Why Canadians want their country to be a peacekeeping nation

As opposition to Canada’s combat mission in Afghanistan grows, support for Canada’s traditional role as a peacekeeping nation is on the rise. In an article he wrote for the Toronto Star, Eugene Lang, former chief of staff to two ministers of national defencestates that “…the allure of non-violent peacekeeping does not correspond to the realities of today’s UN missions.” While this is valid observation, the following commentary by Steven Staples suggests that it is not solely an affinty to non-violence that makes peacekeeping such an important part of our international identity:

“Polls consistently tell us that Canadians would prefer our armed forces to be much more involved in UN peacekeeping operations. But would Canadians reject the UN if they knew, as Eugene Lang points out, that today’s peacekeeping requires fighting at times?

It is true that many embrace Canada’s involvement in UN peacekeeping because of a mistaken perception that it does not involve combat.
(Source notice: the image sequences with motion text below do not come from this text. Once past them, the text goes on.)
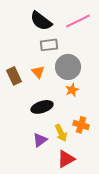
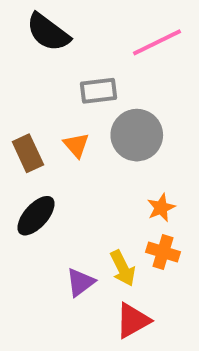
black semicircle: (41, 21) -> (48, 32), moved
orange star: (72, 90) -> (161, 208), moved
black ellipse: (42, 107) -> (36, 216), moved, turned -30

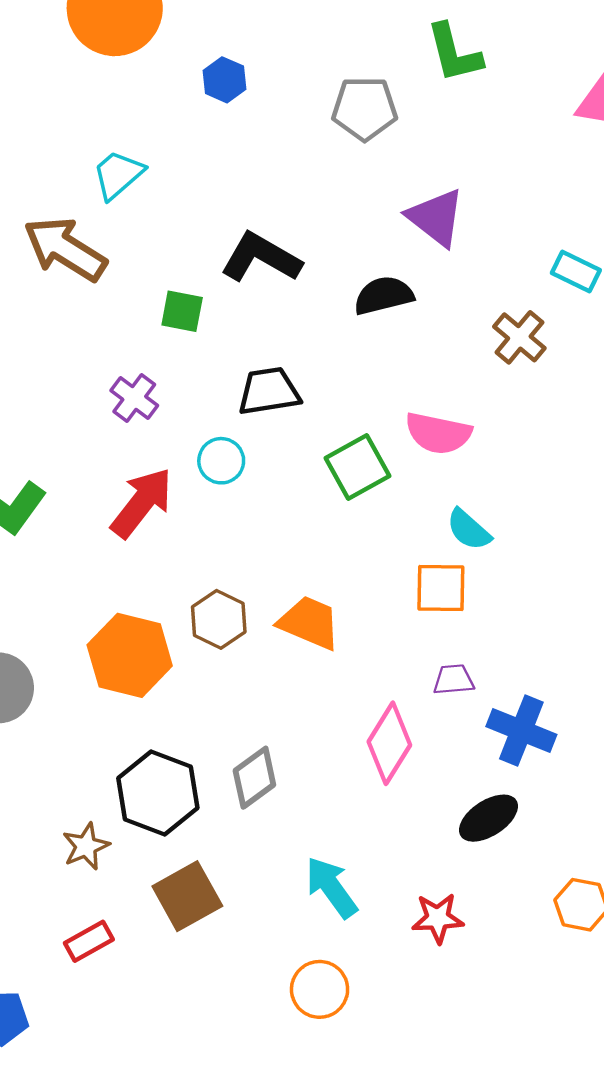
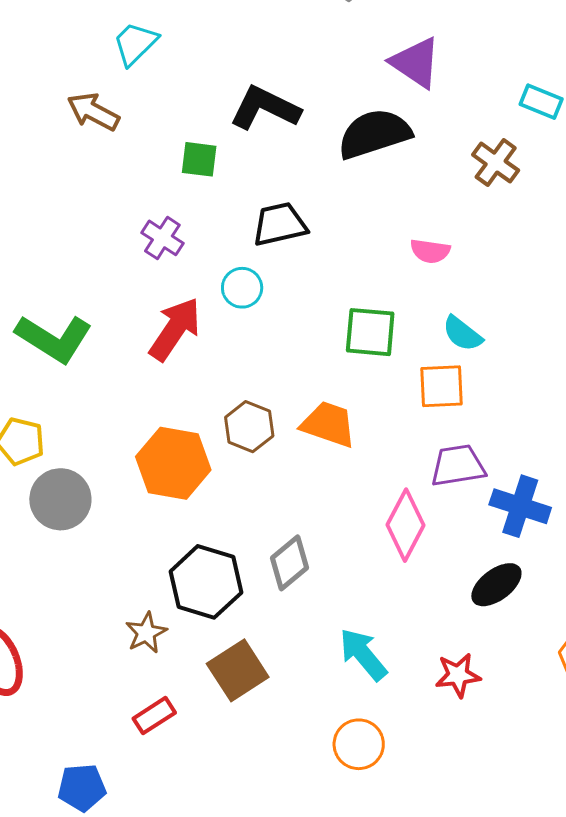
brown arrow: (65, 249) -> (93, 112), size x0.7
black semicircle: (384, 295) -> (374, 134), size x1.4
pink semicircle: (438, 433) -> (430, 251), size x0.7
green square: (357, 467) -> (370, 332), moved, turned 38
purple trapezoid: (454, 680) -> (458, 466), size x1.5

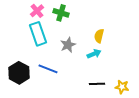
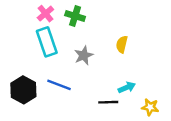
cyan arrow: (94, 54) -> (127, 87), moved
black line: (97, 84) -> (108, 102), moved

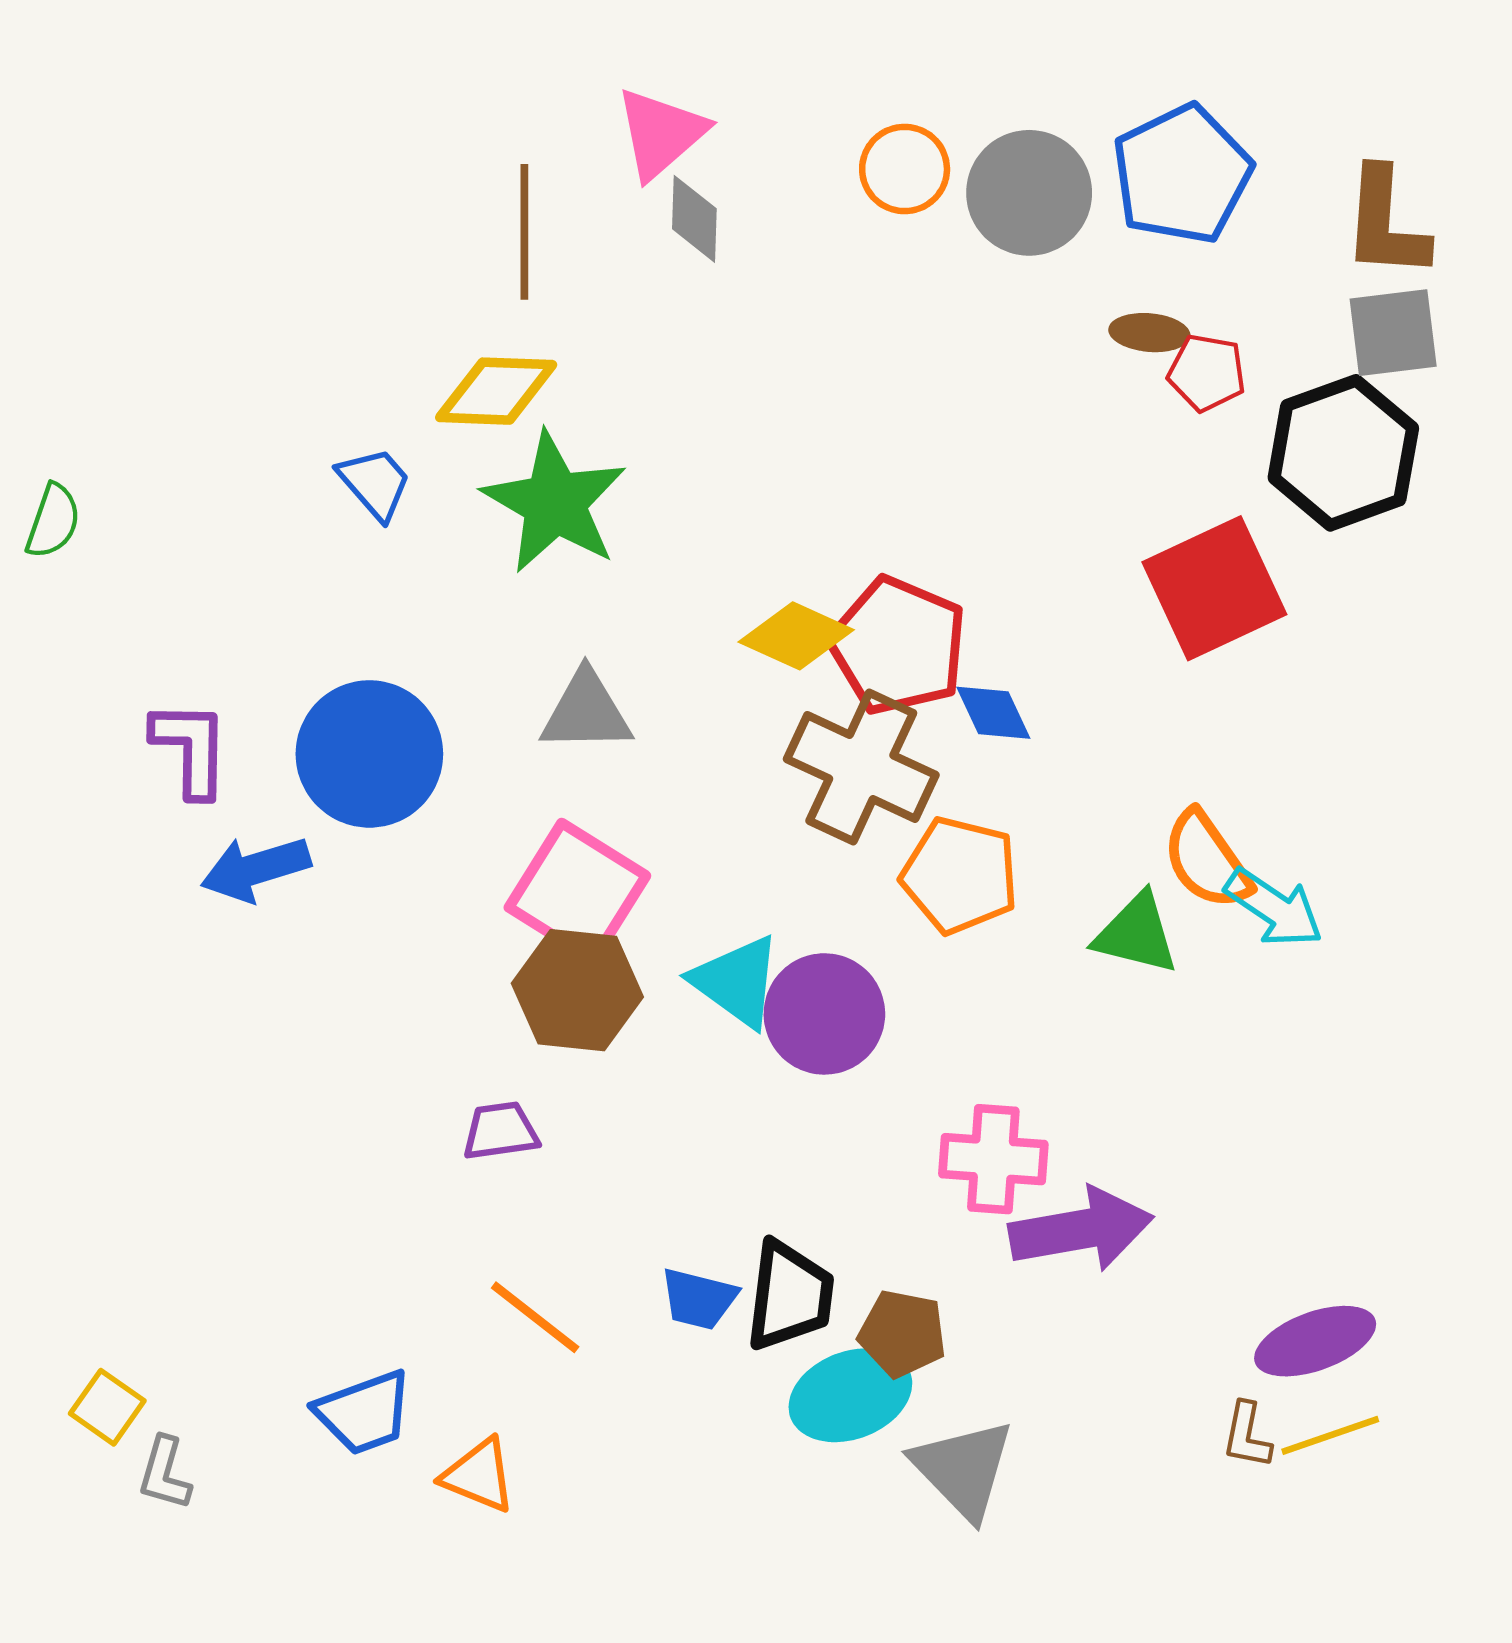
But Canadians support UN peacekeeping operations for many other reasons, too.

UN peacekeeping operations require a degree of international cooperation, a characteristic cherished by Canadians. They serve broader diplomatic efforts, so Canadian troops would be supporting foreign policy goals, not just carrying out military objectives.

But perhaps most importantly, UN peacekeeping operations are the antithesis of U.S.-led wars.

By embracing UN peacekeeping, rightly or wrongly, Canadians are expressing a rejection of aggressive U.S.-led wars. Keep the military with the UN, otherwise, many fear, our forces will simply become an adjunct of the Pentagon, serving U.S. interests.

Sadly, successive Canadian governments have abandoned UN peacekeeping to the point where we have dropped from the first to the 53rd highest contributor, next to Malawi. Today we send so few soldiers, they could all fit on a school bus (62 Canadian soldiers out of 78,000 international troops on UN peacekeeping operations).

And so, while UN involvement plummets, 2750 Canadian troops are stuck in a failing US/NATO-led war in Afghanistan. It seems to me that Canadians actually know the score very well. Now, if only our government would listen.